The tourists stood on the dock gawking at the birds.  “Look at that big white bird,” the woman told her two companions.  “Can you imagine that it’s so close to us?”  The magnificent white crane awkwardly raised its pencil thin leg from the shallow waters, gingerly taking a step and placing it again in the water. 

“Oh, look, over here.  There is a whole flock of baby birds just like it,”  her friend exclaimed,  pointing to a small flock of adult egrets playing in the shadows on the other side of the pier.  They stopped to stare at the “baby” birds, as I passed them, smiling.

I remember the first time I saw a white crane.  Of course, I still stop occasionally to watch her fishing in the shallow waters but egrets seldom get a nod from me.  I looked back over my shoulder at the five or six egrets playing and fishing in the shade of the neighboring dock.  I searched my brain trying to remember when I lost the wonder of these beautiful but common Central Florida coastland birds. 

Of course, I remember the first time I saw egrets forty-five years ago.  I recalled years of watching and wonder as I walked on the beach with my children.  But when did I become immune to their beauty and grace?  I could not recall. 

Almost immediately the scripture came to mind, “You have lost your first love.”  It was the accusation that Jesus leveled against the Ephesian church in Revelation 2:4.  Often, I pray that God will inoculation me from this deadly disease of indifference.  Of course, I’m aware that the Lord was saying that the Ephesians no longer loved Him as they had at first.  That is a critical mistake that must not be made by Christians.

I also believe that it is a mistake into which ministers, teachers and pastors within the mentally challenged community can slowly slip.  I remember meeting an educator and Christian leader whom I had admired for many years.  I’d read his books and felt honored to share a meal with him.  Yet, it wasn’t long before I realized that this man no longer enjoyed his ministry or his mission.  I was old enough to realize that he was probably having a bad day and he was getting ready to retire.  I wasn’t disappointed with my encounter; but I did wish that I had met him a decade earlier when he was still enjoying working within the mentally challenged community.
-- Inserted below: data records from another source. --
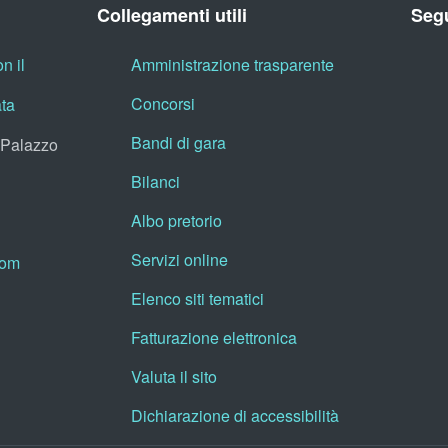
Collegamenti utili
Segu
n il
Amministrazione trasparente
Concorsi
ata
Bandi di gara
, Palazzo
Bilanci
Albo pretorio
Servizi online
oom
Elenco siti tematici
Fatturazione elettronica
Valuta il sito
Dichiarazione di accessibilità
I didn’t stop to admire the egrets with the tourist this afternoon.  It was their time to discover the beauty of these white fowl.  But I promised myself that I would stop the next time I was on that dock and admire them again.  I also asked God to continue to make me acutely aware of the wonder and privilege of being able to bring the Good News of Christ’s love to a population of people who are amazingly receptive to the gospel and eager to learn how to walk in His ways.